When you are struggling, it is so helpful to sit across from someone and at that moment, to know that this person gets it, and think ‘you’re just like me.’ You recognize when that person says ‘Are you saying it’s possible to have some hope in my situation?’ You lock eyes and connect.
That’s where hope starts.
My own recovery is a daily thing. I have been sober more than 11 years. What that looks like has changed through the years and will continue to change. I have some accountability partners in my life that are some great women I’ve known for years. You have to stay talking about what’s going on with you. I have some excellent coping methods now and I have to open myself up to whatever I need for my wellness, whether that’s calling someone, seeing a therapist or praying.
Dealing with relapse is also something I see in my work and despite my sobriety, I recognize those feelings.
Shame and guilt around using again doesn’t discount everything you’ve done.

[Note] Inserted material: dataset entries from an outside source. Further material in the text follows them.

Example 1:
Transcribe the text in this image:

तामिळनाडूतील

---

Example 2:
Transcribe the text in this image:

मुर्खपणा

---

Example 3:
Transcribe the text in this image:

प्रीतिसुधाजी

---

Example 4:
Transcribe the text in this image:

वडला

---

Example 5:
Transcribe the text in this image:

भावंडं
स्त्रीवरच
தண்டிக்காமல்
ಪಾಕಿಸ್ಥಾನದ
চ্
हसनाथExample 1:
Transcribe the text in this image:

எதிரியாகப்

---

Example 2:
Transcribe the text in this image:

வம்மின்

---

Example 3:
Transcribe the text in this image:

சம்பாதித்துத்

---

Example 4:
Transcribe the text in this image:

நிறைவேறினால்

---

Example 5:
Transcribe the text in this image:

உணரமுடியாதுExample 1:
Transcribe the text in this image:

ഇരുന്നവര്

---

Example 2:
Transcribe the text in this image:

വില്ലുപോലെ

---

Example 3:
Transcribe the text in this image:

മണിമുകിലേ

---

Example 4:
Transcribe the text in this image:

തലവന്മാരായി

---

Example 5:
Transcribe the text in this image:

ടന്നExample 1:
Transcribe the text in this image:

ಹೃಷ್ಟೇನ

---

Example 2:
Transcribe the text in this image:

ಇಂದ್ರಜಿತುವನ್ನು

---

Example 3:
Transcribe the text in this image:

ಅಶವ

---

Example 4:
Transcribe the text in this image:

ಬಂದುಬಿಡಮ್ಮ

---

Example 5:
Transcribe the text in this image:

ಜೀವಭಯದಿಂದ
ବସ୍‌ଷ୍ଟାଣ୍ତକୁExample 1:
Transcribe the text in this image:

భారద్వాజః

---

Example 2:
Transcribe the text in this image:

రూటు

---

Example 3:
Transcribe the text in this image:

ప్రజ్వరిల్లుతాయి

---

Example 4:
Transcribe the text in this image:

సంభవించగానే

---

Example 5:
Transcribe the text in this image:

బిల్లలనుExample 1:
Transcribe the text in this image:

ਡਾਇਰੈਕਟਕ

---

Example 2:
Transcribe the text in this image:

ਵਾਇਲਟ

Everybody’s journey for wellness is different. Going back to old habits does not invalidate the new ones you are learning. Social stigma around both mental illness and addiction often keep people from seeking help.
I’m a stigma fighter. People don’t necessarily choose to be involved in drug addiction. People don’t choose mental illness. It's a brain disease people can’t see; it’s not a moral failure. Just because you can’t see it doesn’t mean someone isn’t struggling or hurting.
As a Peer Recovery Support Specialist, the work I do is about more than just giving advice. It’s about listening too as people sort out their feelings. They have to walk and work through it, take ownership of their lives. I’m here to support that and meet people where they are. Hearing from someone else who has been there may just be what works for you too.
*Denise Phelps is a volunteer with NAMI Washington Co., a NAMI Oklahoma Affiliate.